■ WORK ORDER:
Copy task, pictures excluded: set down exactly the lines from the one containing "реконструкция или кандидатстват" to the end of the data below.

■ INPUT FOR THIS TASK:
■ ■ ■ ■ ■

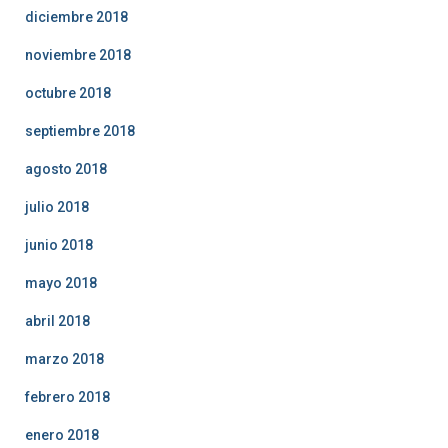
diciembre 2018
noviembre 2018
octubre 2018
septiembre 2018
agosto 2018
julio 2018
junio 2018
mayo 2018
abril 2018
marzo 2018
febrero 2018
enero 2018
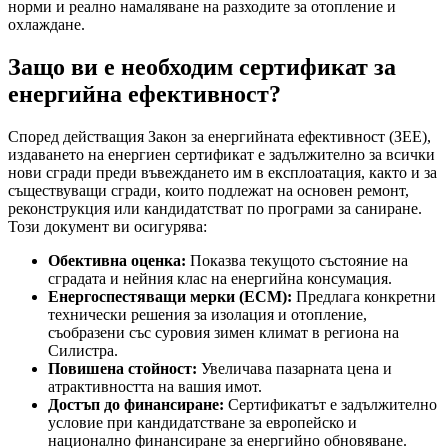
норми и реално намаляване на разходите за отопление и
охлаждане.
Защо ви е необходим сертификат за
енергийна ефективност?
Според действащия Закон за енергийната ефективност (ЗЕЕ),
издаването на енергиен сертификат е задължително за всички
нови сгради преди въвеждането им в експлоатация, както и за
съществуващи сгради, които подлежат на основен ремонт,
реконструкция или кандидатстват по програми за саниране.
Този документ ви осигурява:
Обективна оценка:
Показва текущото състояние на
сградата и нейния клас на енергийна консумация.
Енергоспестяващи мерки (ЕСМ):
Предлага конкретни
технически решения за изолация и отопление,
съобразени със суровия зимен климат в региона на
Силистра.
Повишена стойност:
Увеличава пазарната цена и
атрактивността на вашия имот.
Достъп до финансиране:
Сертификатът е задължително
условие при кандидатстване за европейско и
национално финансиране за енергийно обновяване.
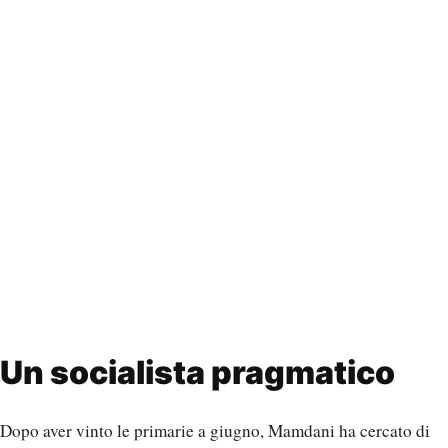
Un socialista pragmatico
Dopo aver vinto le primarie a giugno, Mamdani ha cercato di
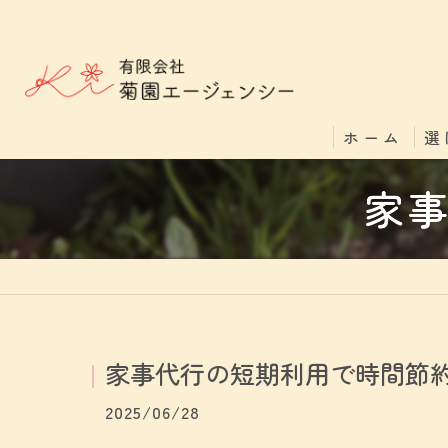
ホーム
選
家
家事代行の短期利用で時間節
2025/06/28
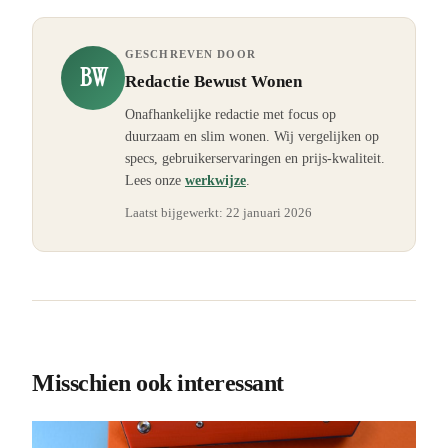
GESCHREVEN DOOR
BW
Redactie Bewust Wonen
Onafhankelijke redactie met focus op
duurzaam en slim wonen. Wij vergelijken op
specs, gebruikerservaringen en prijs-kwaliteit.
Lees onze
werkwijze
.
Laatst bijgewerkt:
22 januari 2026
Misschien ook interessant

■ ■ ■ ■ ■

■ RESULT:
реконструкция или кандидатстват по програми за саниране.
Този документ ви осигурява:
Обективна оценка:
Показва текущото състояние на
сградата и нейния клас на енергийна консумация.
Енергоспестяващи мерки (ЕСМ):
Предлага конкретни
технически решения за изолация и отопление,
съобразени със суровия зимен климат в региона на
Силистра.
Повишена стойност:
Увеличава пазарната цена и
атрактивността на вашия имот.
Достъп до финансиране:
Сертификатът е задължително
условие при кандидатстване за европейско и
национално финансиране за енергийно обновяване.
Un socialista pragmatico
Dopo aver vinto le primarie a giugno, Mamdani ha cercato di
ホーム
選
家
家事代行の短期利用で時間節
2025/06/28
GESCHREVEN DOOR
BW
Redactie Bewust Wonen
Onafhankelijke redactie met focus op
duurzaam en slim wonen. Wij vergelijken op
specs, gebruikerservaringen en prijs-kwaliteit.
Lees onze
werkwijze
.
Laatst bijgewerkt:
22 januari 2026
Misschien ook interessant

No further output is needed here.